Sixth, Alito stresses that even though stun guns are not quite as popular as other types of weapons, they are still protected:

While less popular than handguns, stun guns are widely owned and accepted as a legitimate means of self-defense across the country. Massachusetts’ categorical ban of such weapons therefore violates the Second Amendment.

Finally, Justice Alito offers this parting blow to the Court’s “grudging” per curiam decision.

A State’s most basic responsibility is to keep its people safe. The Commonwealth of Massachusetts was either unable or unwilling to do what was necessary to protect Jaime Caetano, so she was forced to protect herself. To make matters worse, the Commonwealth chose to deploy its prosecutorial resources to prosecute and convict her of a criminal offense for arming herself with a nonlethal weapon that may well have saved her life. The Supreme Judicial Court then affirmed her conviction on the flimsi­ est of grounds. This Court’s grudging per curiam now sends the case back to that same court. And the conse­ quences for Caetano may prove more tragic still, as her conviction likely bars her from ever bearing arms for self- defense. See Pet. for Cert. 14.

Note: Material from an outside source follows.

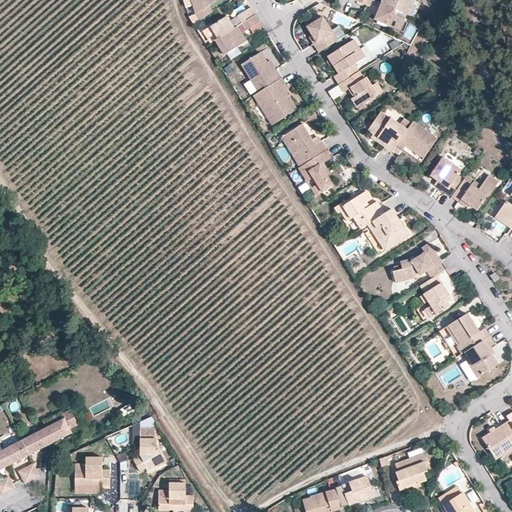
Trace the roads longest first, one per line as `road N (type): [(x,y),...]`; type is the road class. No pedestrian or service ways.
road 1 (track): [(0,190),(48,268),(236,511)]
road 2 (residential): [(273,20),(356,153),(436,210)]
road 3 (residential): [(511,386),(454,427),(505,511)]
road 4 (residential): [(436,210),(511,337)]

If the fundamental right of self-defense does not protect Caetano, then the safety of all Americans is left to the mercy of state authorities who may be more concerned about disarming the people than about keeping them safe.

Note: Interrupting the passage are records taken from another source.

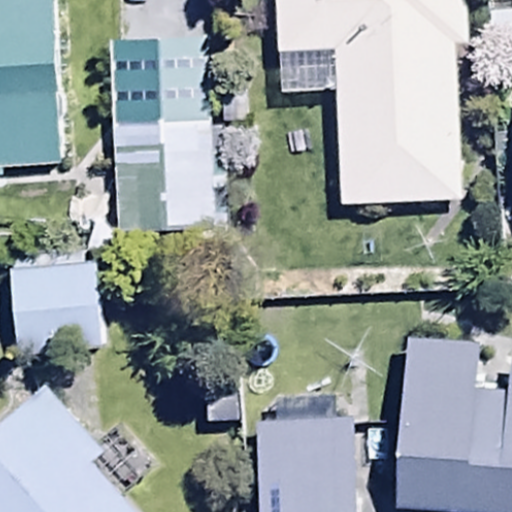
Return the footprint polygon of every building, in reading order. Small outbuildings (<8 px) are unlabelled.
[(304,0),(310,113),(360,111),(365,228),(488,223),(481,68),(494,67),(490,0),(304,0)] [(97,8),(0,11),(0,200),(105,196),(97,8)] [(213,132),(119,135),(122,245),(217,242),(213,132)] [(39,294),(44,385),(142,379),(137,288),(39,294)] [(511,511),(511,377),(424,370),(411,511),(511,511)] [(154,511),(69,412),(0,470),(0,511),(154,511)] [(384,511),(381,432),(271,438),(274,511),(384,511)]
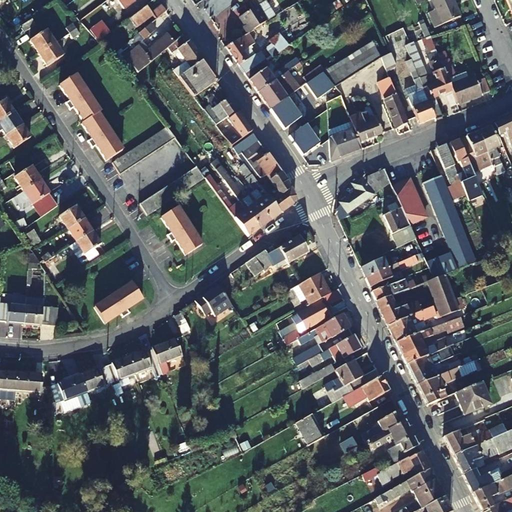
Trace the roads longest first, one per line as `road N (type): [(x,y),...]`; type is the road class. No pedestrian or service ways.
road 1 (tertiary): [(462,511),(320,214)]
road 2 (residential): [(0,39),(177,299)]
road 3 (tertiary): [(173,0),(313,200)]
road 4 (residential): [(313,200),(322,185),(511,100)]
road 5 (residential): [(177,299),(99,342),(0,348)]
road 6 (residential): [(313,200),(177,299)]
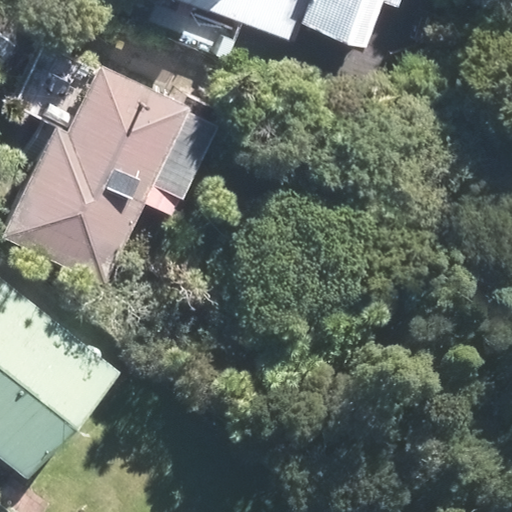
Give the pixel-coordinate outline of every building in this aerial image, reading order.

To circle back to a point I made earlier today, why did this opinion take so long? It is possible that Justice Scalia began writing the concurring opinion, and his death slowed the process. But even then, that doesn’t explain the GVR. Is it possible the dissent from denial of certiorari pushed the rest of the Court to GVR the case? Because the Mass. SJC basically flouted the Heller decision. Although, frankly, Judge Easterbrook’s decision in the Highland Park case did exactly the same, and dared SCOTUS to overrule him. They did not.